У чужих людей
Шрифт:
Однажды я принесла домой новый заказ и направилась прямиком к чертежной доске, которая теперь постоянно стояла в гостиной. Развернув принесенный лист, я вгляделась в замысловатое переплетение синих и малиновых линий с такой опаской и отвращением, что даже не обернулась, когда следом за мной в комнату вошла бабушка, лишь бросила: «Привет, бабуля!», хотя меня удивило, что она остановилась за моей спиной. Бабушка давным-давно перестала встречать меня в прихожей.
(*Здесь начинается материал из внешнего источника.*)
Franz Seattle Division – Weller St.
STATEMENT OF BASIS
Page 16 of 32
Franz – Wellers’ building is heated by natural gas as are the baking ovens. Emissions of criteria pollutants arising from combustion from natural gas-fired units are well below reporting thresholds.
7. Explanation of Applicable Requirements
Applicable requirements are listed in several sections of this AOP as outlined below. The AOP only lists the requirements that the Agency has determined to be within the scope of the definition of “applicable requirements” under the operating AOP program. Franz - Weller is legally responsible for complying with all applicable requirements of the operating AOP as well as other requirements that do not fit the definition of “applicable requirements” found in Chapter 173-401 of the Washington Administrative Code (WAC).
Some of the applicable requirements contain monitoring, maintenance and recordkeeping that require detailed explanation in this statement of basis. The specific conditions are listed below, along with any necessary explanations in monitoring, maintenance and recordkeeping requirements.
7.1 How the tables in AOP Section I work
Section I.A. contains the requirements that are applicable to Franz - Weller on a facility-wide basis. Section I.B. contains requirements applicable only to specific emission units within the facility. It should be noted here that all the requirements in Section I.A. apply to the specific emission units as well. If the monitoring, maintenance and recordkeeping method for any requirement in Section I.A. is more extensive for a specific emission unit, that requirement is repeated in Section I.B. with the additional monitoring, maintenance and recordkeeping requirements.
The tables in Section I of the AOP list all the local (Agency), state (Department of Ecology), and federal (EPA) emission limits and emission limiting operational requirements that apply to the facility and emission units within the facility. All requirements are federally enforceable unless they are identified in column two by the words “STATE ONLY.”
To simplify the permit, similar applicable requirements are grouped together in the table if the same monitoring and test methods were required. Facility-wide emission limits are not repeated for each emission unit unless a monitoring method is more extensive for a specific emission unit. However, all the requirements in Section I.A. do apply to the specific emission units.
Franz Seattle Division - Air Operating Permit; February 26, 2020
Вскоре до меня дошло, что она ушла. Я поспешила в ее спальню. Она сидела на стуле перед безмолвным телевизором.
— Бабуля, ты сготовила ужин или
— Сготовь ты, — сказала бабушка.
Когда я принесла еду, бабушка сидела в той же позе.
— Бабуля, может, лучше развернуть стул? А, бабуля?
Она положила правую руку на край стола, как будто хотела на нее опереться, но продолжала сидеть.
— Бабуля!
Бабушка медленно поднялась со стула, да так и осталась стоять.
— Повернись, бабуля. — Я пододвинула ей стул, она опустилась на него. — Ты есть будешь?
Она взяла в руку вилку, но ко рту не поднесла.
— Бабуля, тебе нехорошо?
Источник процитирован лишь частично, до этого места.